[Collection entries]
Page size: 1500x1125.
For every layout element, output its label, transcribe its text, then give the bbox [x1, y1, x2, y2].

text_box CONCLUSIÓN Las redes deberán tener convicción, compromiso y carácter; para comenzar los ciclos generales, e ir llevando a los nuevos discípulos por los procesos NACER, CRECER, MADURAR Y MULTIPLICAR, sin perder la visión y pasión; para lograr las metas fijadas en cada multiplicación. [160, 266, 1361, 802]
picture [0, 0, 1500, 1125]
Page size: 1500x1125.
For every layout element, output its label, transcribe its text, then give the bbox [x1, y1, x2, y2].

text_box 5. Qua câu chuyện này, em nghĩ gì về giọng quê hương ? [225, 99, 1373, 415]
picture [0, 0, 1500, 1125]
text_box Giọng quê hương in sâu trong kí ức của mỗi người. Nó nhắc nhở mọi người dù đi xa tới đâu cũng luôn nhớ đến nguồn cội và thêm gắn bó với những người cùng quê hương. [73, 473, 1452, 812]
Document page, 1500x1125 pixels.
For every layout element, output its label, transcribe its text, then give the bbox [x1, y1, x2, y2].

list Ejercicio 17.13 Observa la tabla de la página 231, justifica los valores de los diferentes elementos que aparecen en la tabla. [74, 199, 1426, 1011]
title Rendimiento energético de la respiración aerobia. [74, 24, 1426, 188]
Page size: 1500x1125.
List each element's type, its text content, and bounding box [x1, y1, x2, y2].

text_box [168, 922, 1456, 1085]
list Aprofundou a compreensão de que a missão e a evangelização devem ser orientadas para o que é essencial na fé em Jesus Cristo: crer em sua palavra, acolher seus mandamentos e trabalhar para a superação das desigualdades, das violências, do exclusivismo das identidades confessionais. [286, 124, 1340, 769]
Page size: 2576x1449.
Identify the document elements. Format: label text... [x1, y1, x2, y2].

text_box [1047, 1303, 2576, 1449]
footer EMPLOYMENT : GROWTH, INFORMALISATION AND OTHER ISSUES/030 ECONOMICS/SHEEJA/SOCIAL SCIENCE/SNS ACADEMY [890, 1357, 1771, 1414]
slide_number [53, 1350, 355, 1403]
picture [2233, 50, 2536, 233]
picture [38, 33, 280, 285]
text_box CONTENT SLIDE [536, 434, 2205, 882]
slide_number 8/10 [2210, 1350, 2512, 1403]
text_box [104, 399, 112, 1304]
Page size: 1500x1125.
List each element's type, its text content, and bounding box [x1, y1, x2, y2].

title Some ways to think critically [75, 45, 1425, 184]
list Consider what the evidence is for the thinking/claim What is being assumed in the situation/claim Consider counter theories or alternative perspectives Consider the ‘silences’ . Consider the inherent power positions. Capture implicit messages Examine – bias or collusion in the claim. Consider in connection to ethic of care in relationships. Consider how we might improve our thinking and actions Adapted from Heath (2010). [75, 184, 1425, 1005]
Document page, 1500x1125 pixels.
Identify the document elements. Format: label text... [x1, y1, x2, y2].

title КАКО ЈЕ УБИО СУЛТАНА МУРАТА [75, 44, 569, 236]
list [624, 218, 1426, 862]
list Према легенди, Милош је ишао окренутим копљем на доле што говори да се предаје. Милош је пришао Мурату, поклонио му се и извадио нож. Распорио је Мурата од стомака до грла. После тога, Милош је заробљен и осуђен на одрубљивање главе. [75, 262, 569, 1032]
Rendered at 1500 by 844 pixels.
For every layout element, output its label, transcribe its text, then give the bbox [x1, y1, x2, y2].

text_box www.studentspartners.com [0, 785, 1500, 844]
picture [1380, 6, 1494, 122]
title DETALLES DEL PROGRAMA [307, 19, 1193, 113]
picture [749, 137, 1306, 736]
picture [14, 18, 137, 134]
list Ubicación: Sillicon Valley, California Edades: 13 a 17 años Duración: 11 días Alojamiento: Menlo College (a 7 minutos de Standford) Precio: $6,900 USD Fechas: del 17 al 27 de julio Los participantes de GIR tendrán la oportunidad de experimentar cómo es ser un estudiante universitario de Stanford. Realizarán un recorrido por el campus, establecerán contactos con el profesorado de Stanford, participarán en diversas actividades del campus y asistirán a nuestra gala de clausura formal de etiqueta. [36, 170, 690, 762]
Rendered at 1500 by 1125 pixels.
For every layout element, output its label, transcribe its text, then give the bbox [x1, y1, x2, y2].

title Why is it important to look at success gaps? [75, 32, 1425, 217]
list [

> WHAT THIS TASK INVOLVES:
Copy out the lines of the records above in which the string "pixels" appears.

> ANSWER TO THIS TASK:
Document page, 1500x1125 pixels.
Document page, 1500x1125 pixels.
Rendered at 1500 by 844 pixels.
Rendered at 1500 by 1125 pixels.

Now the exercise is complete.